- **Excerpt provided**
- Opening Delimiter -
OK before you throw me to the "Mommy Blogger" wolves, hear me out. 

When it comes to raising children, I believe the reason for all the discontent is this: Dual income families Simply. Don't. Work.

Most working parents -- myself included -- barely get to see their kids in the morning before they're rushing off to their jobs. I don't know anyone who has sit down breakfast with their family before starting their day. Leaving my 3-year-old every morning kills me -- when she's following me out the door asking me to have a tea party. It's like everyday "Cat's in the Cradle" is my morning theme music. "Thanks for the ball Mom, come on let's play, Can you teach me to throw," I said. "Not today I got a lot to do" She said. "That's OK." Yeah, I changed the lyrics a bit.

By the time we get home and make dinner (again because of our schedules it's rare that we all eat together), and do bath and story time, there's little time for anything else. So, most  parents try to rack up some quality time on the weekend -- AFTER they've got all the cleaning, laundry and errands done in preparation for the new week.
- Closing Delimiter -
- **To-do item A**
Duplicate the passage of the dual-income parenting post between "Most working parents" and "lyrics a bit.", inclusive.
- **To-do item B**
According to the dual-income parenting post, what chores do most parents finish on the weekend before spending quality time with their kids?
- **To-do item C**
In the dual-income parenting post, how old is the child the writer leaves every morning?
The data that follows is not needed.

- **Material supplied**
- Opening Delimiter -
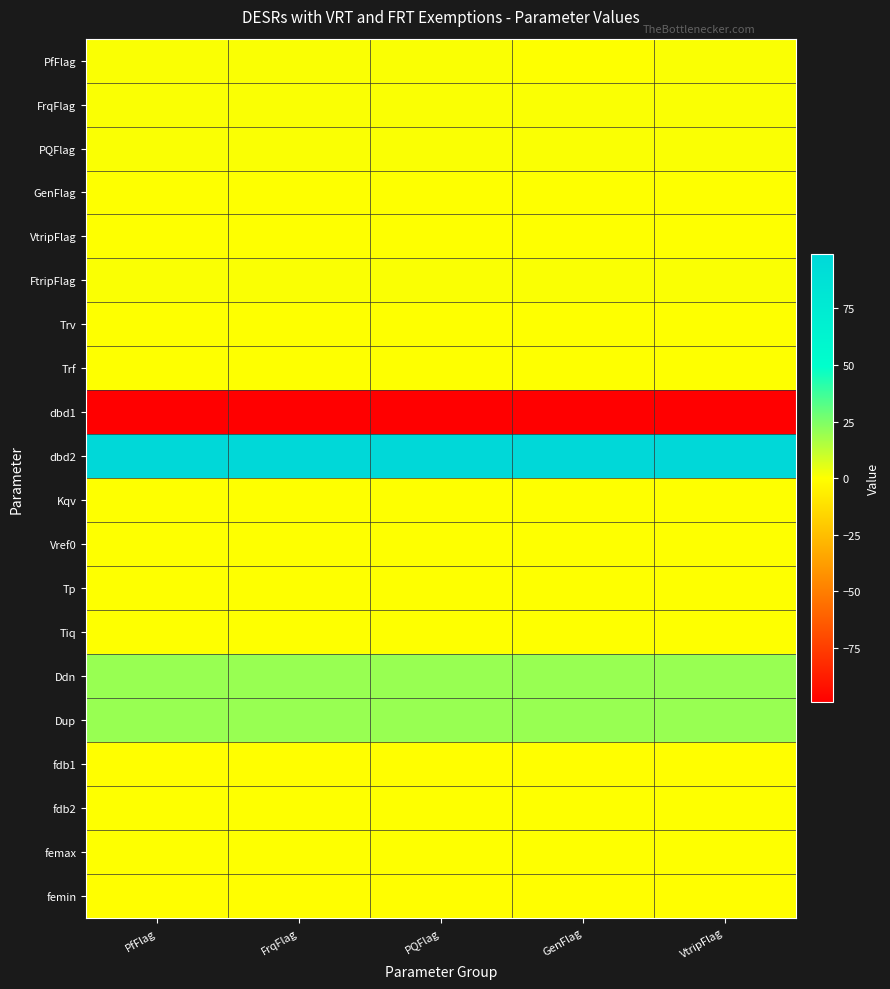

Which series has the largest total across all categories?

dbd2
- Closing Delimiter -
- Opening Delimiter -
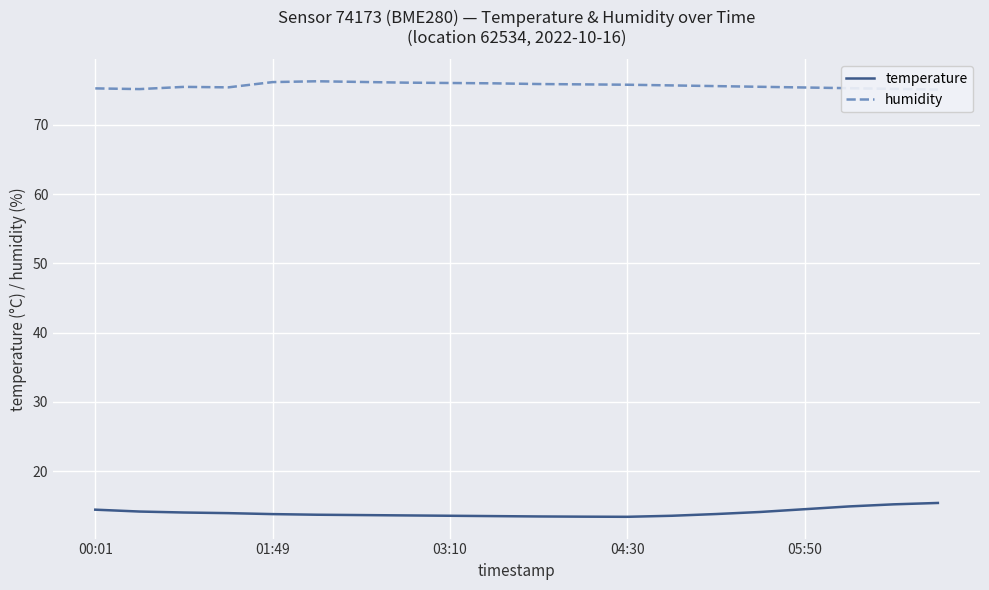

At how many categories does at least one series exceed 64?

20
- Closing Delimiter -
- Opening Delimiter -
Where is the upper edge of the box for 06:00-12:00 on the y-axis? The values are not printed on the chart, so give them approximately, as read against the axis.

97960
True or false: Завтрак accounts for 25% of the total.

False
- Closing Delimiter -
- **Your response A**
Most working parents -- myself included -- barely get to see their kids in the morning before they're rushing off to their jobs. I don't know anyone who has sit down breakfast with their family before starting their day. Leaving my 3-year-old every morning kills me -- when she's following me out the door asking me to have a tea party. It's like everyday "Cat's in the Cradle" is my morning theme music. "Thanks for the ball Mom, come on let's play, Can you teach me to throw," I said. "Not today I got a lot to do" She said. "That's OK." Yeah, I changed the lyrics a bit.

- **Your response B**
Cleaning
Laundry
Errands

- **Your response C**
She is 3 years old.